Une particule d’antimatière extrêmement puissante s’est écrasée en Antarctique

Une pluie de très puissantes particules d’antimatière s’est abattue sur Antarctique. L’observation du phénomène confirme davantage le modèle standard de la physique des particules.

Les chercheurs ont récemment confirmé la collision d’une particule d’antimatière extrêmement puissante avec la glace antarctique. L’évènement remonte à décembre 2016, mais n’a été dévoilé que récemment. Il semble avoir déclenché une cascade de particules secondaires. Connu sous l’appellation de « résonance de Glashow », ce phénomène est resté pendant longtemps au stade d’une simple théorie. En fait, il requiert une incroyable quantité d’énergie pour se déclencher. 

Photo de David Mark – Pixabay

Les besoins en puissance sont tellement élevés que même les accélérateurs de particules les plus puissants ne peuvent assurer la tâche.
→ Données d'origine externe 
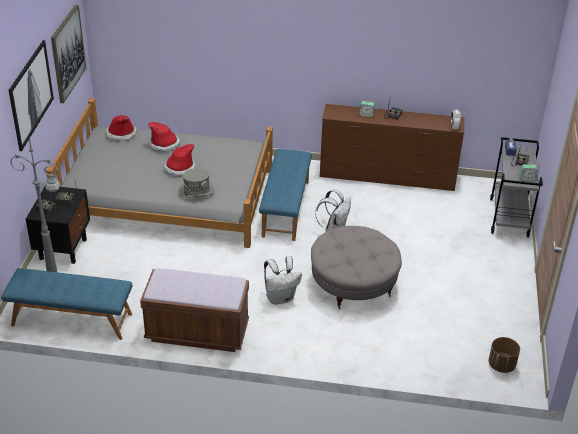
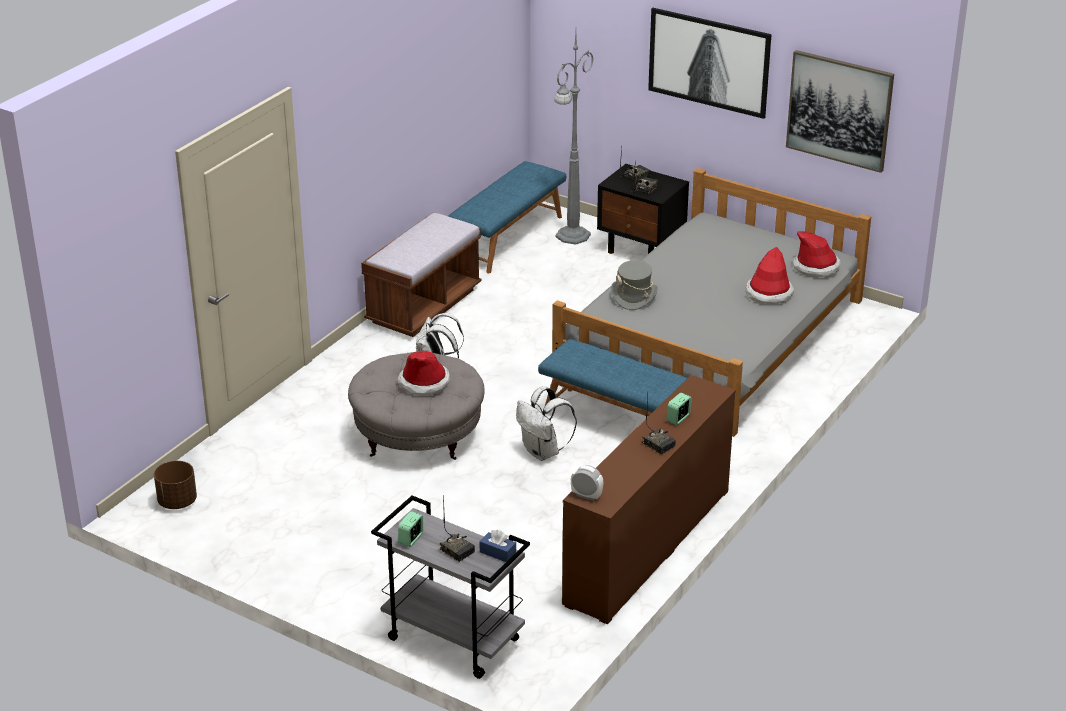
camera: 115 degrees right, 5 degrees down
hat [163,144,196,177] -> hat moved to [398,351,450,396]

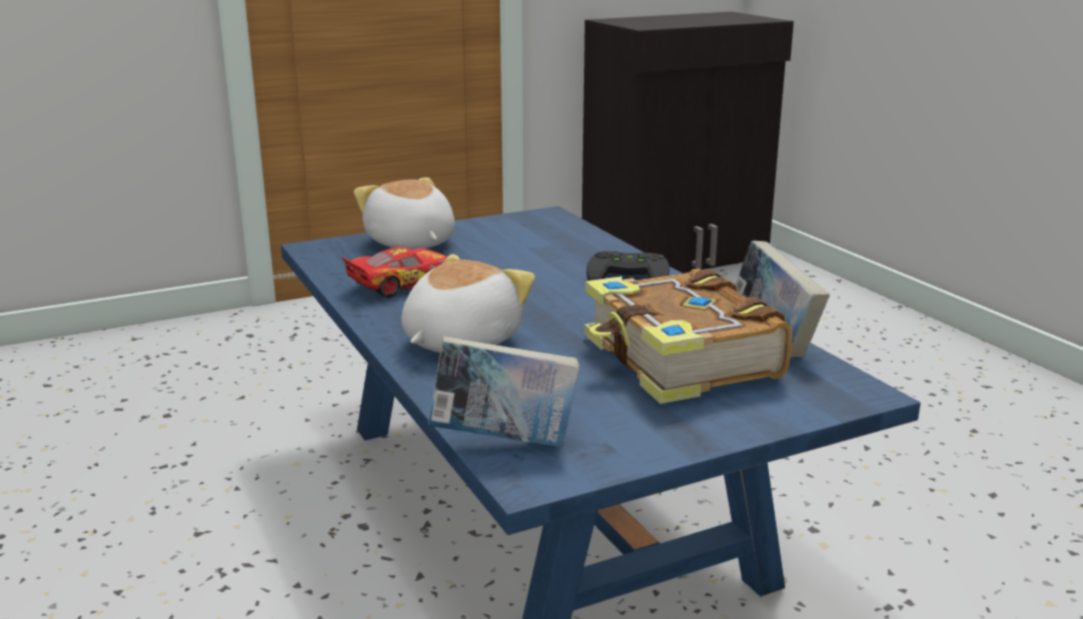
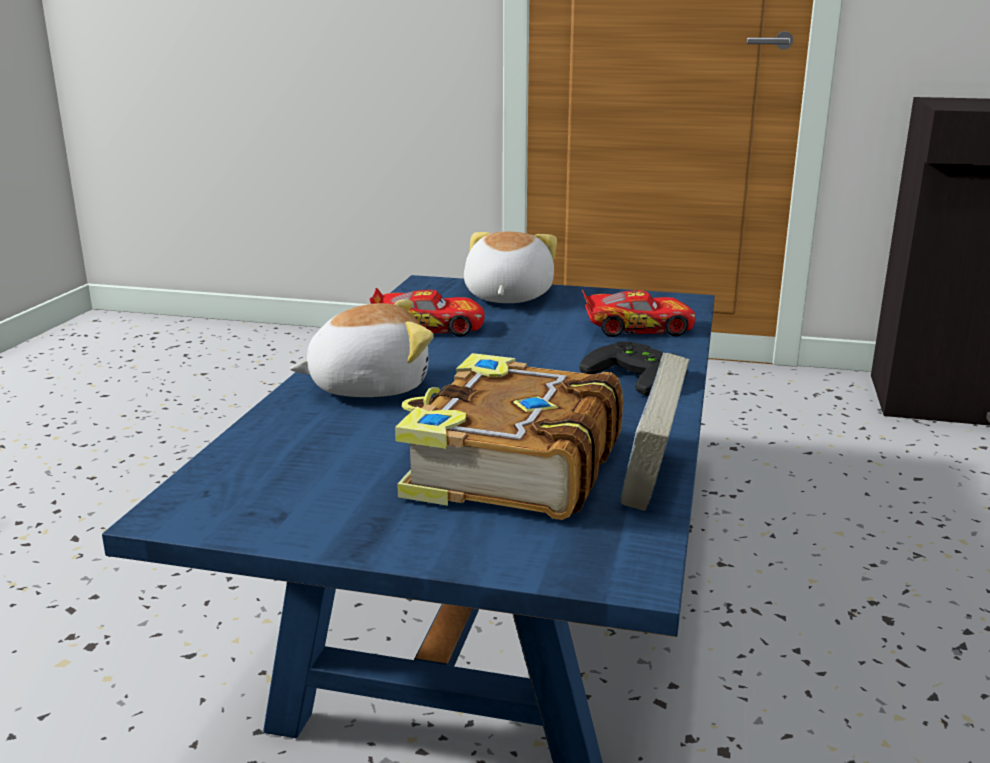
camera: 40 degrees right, 0 degrees up
book [428,336,580,447] -> none
none -> toy car [582,289,696,337]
Autant dire que les chercheurs n’espéraient avoir aucune preuve tangible de l’existence de la résonance de Glashow. Mais la réalité a désormais changé. Maintenant que cette preuve est obtenue, ils peuvent aller plus loin dans leurs recherches dans le domaine de la physique subatomique.

À noter tout de même que les scientifiques de l’observatoire de neutrinos IceCube en Antarctique auront mis plus de quatre ans pour prouver l’existence de la résonance de Glashow.

Une énergie de 6,3 pétaélectronvolts

La résonance de Glashow implique la collision entre un antineutrino – ou même un neutrino ordinaire – et un électron avec tellement d’énergie que cela produit une particule relativement grande appelée boson W.

L’antineutrino de décembre 2016 possède une énergie de 6,3 pétaélectronvolts (PeV). Cette valeur représente environ 450 fois l’énergie que le Grand collisionneur de hadrons (LHC) est capable de générer. Pour rappel, le LHC est un accélérateur de particules installé dans la région frontalière entre la Suisse et la France, entre la périphérie nord-ouest de Genève et le pays de Gex.

6,3 PeV étant impossible à produire, les scientifiques n’ont pas d’autre choix que d’attendre que des évènements naturels du genre se produisent.

Une théorie qui date de 1960

Pour l’heure, les chercheurs de l’IceCube ignorent l’origine de cette particule d’antimatière qui a percuté la glace de l’Antarctique en 2016. Sa provenance spatiale reste la seule certitude.

Rappelons que la résonance de Glashow est l’œuvre de Sheldon Lee Glashow. Elle a été abordée pour la première fois par le physicien américain entre 1959 et 1960. Glashow spéculait dans ses travaux de l’époque que la collision d’un électron avec un antineutrino suffisamment puissant pouvait produire un boson W.